Idarubicin and cytosine arabinoside in the induction and maintenance therapy of high-risk myelodysplastic syndromes.Haematologica. 1997 Nov-Dec; 82(6):660-3.H
BACKGROUND AND OBJECTIVE
Recently, the results of some pilot studies have shown the efficacy of the association of idarubicin (IDA) and cytosine arabinoside (Ara-C), already successfully employed in acute myeloid leukemia (AML), for remission induction in patients with myelodysplastic syndrome (MDS). We set out to evaluate in a multicenter study the efficacy and tolerability of an intensive therapy with IDA and Ara-C in patients with RAEB and RAEB-t, the rate and duration of complete remission, and the overall survival in adults treated with full doses and in the elderly treated with lower doses; furthermore, we investigated the efficacy of low-dose maintenance chemotherapy.

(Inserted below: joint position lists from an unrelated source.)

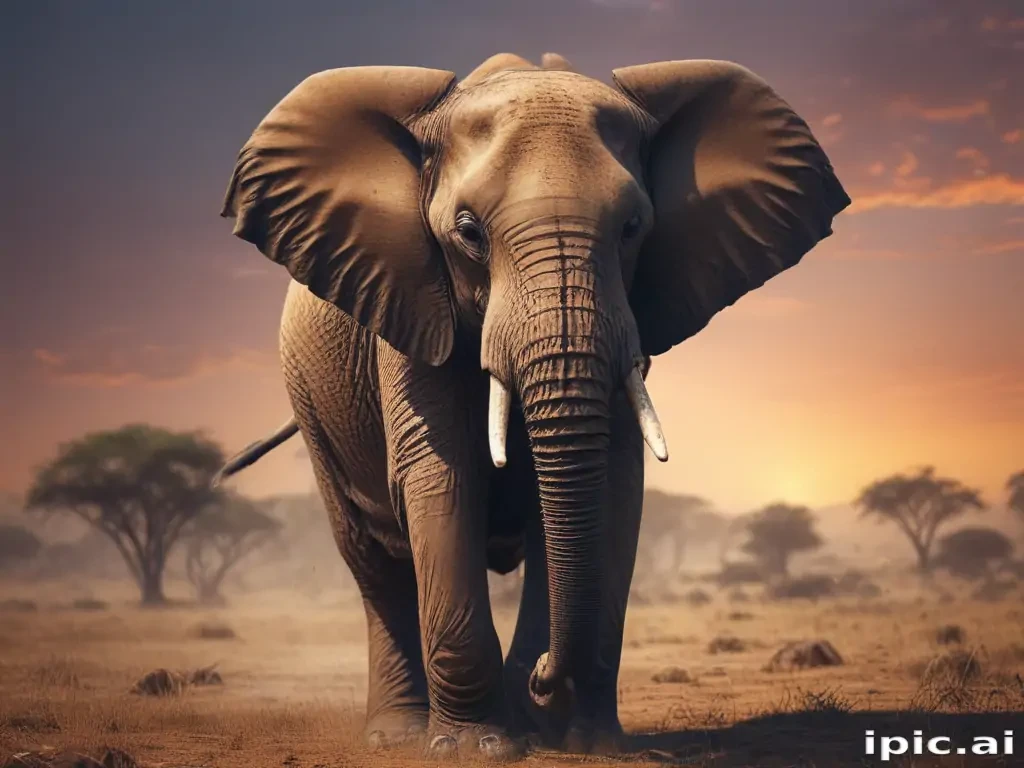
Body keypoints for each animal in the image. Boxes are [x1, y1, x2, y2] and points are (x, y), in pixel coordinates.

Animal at [215, 51, 849, 759]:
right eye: (467, 232)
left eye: (633, 228)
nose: (544, 676)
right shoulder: (411, 303)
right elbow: (441, 479)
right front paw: (474, 748)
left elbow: (612, 486)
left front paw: (584, 739)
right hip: (312, 407)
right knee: (373, 563)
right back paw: (396, 736)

Pretreated adult patients with de novo RAEB and RAEB-t, meeting at least one of the following criteria, were included: neutrophils < 0.5 x 10(9)/L or moderate neutropenia with infectious episodes, platelets < 30 x 10(9)/L or moderate thrombocytopenia with bleeding symptoms, transfusion > 4 red cell units/months, rapid increase of bone marrow blasts. Induction treatment consisted of a cycle with IDA and Ara-C. Adult patients less than 65 years old were treated with the following doses: Ara-C 1 g/m2/day i.v. 6-hour infusion, on days 1-4, IDA 10 mg/m2/day i.v., on days 1-3. Elderly patients (> or = 65 yrs) were treated with lower doses: Ara-C 1 g/m2/day 6 hours infusion, on days 1 and 2, IDA 10 mg/m2/day i.v., on days 1 and 2. Responders followed a consolidation course identical to induction.
From February 1994 to February 1997, 25 patients were enrolled, 20 males and 5 females aged between 22 and 76, 10 were > or = 65 years old, 7 had RAEB and 18 had RAEB-t. Twelve cases (48%) achieved complete remission (CR), 7 cases (28%) achieved partial remission, 4 patients were resistant and two patients (8%) died during the aplastic phase. A significantly higher CR rate was found in younger patients (p = 0.036), while gender, FAB subtype, presence of Auer rods, cytogenetic findings, and the interval from diagnosis to treatment did not significantly influence CR achievement.
INTERPRETATION AND CONCLUSIONS
Our results show that in de novo RAEB and RAEB-t, treatment with IDA and Ara-C is associated with satisfactory frequency of response with acceptable toxicity.